Contraction in direct tax collection narrowed significantly in November on the back of considerable improvement in personal income tax and corporation tax mop up, pointing at further improvement in economic activity and jobs availability in the third quarter of the fiscal year.
Direct tax collections, net of refunds, declined by 25 per cent by end of November, an improvement from the 31.4 per cent decline in September. Improved collections will come as a respite for the Centre as it faces spending pressure to spur economic activity.
Personal income tax saw contraction shrink to 13 per cent by November from 22 per cent seen up to September, on the back of lower issuance of refunds and improvement in economic conditions. Decline in corporation tax collection eased slightly to 36 per cent by November, from 40 per cent by September. The impact of base effect on account of corporation tax reduction in September last year will be largely visible in December when the third installment of advance tax collections come in by the middle of the month.
Net direct tax collection stood at Rs 4.09 trillion as on November 30, down from Rs 5.44 trillion in the same period last year, according to provisional numbers shared by a government official. The mop up is merely 31 per cent of the target of Rs 13.19 trillion estimated in the Budget for 2020-21. The refunds are 8 per cent lower at Rs 1.38 trillion compared Rs 1.5 trillion in the same period last year.

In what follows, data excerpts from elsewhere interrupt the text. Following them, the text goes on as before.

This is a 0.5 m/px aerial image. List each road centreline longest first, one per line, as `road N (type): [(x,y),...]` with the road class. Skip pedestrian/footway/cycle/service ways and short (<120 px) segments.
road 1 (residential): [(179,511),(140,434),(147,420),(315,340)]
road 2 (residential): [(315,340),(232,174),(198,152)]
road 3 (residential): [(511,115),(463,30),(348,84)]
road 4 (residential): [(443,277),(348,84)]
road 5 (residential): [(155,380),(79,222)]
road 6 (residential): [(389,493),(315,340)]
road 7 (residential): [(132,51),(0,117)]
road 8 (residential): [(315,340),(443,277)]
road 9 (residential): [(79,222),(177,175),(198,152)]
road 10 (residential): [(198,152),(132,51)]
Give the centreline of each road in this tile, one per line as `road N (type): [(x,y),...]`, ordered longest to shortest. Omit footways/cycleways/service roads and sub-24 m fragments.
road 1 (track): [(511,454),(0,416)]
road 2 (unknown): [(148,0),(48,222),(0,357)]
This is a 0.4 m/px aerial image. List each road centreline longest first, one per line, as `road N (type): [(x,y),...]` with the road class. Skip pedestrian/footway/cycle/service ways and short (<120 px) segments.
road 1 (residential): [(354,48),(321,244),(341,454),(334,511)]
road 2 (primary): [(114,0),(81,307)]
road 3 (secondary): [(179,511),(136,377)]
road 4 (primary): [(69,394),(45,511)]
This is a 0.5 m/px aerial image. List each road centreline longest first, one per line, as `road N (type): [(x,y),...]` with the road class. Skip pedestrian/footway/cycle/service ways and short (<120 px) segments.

“There is significant improvement in collections with other high frequency economic indicators pointing to a recovery. The impact of the base effect of last year’s corporation tax reduction will be visible in the third quarter advance tax collections due by the 15 of this month. We see further improvement in tax deduction at source as jobs revive,” said a government official.
Personal income tax grew by a stellar 16.6 per cent in October and by 2.6 per cent in September. The PIT, net of refunds, stood at Rs 2.23 trillion by the end of November, compared with Rs 2.55 trillion last year. However, refunds were 29 per cent lower at Rs 35,000 crore, compared with Rs 49,000 crore last year.
The decline in corporation tax narrowed to 11.6 per cent in November and 5 per cent in October compared to a near 40 per cent cumulative contraction seen in the April-September period. The corporation tax collection stood at Rs 1.86 trillion in the April-November period, 36 per cent lower than Rs 2.89 trillion in the corresponding period of last year. The government had announced a tax rate cut from 25-30 per cent to 22 per cent last September for existing companies that do not avail of any exemptions, and 15 per cent for new companies, besides a reduction in minimum alternate tax from 18.5 per cent to 15 per cent.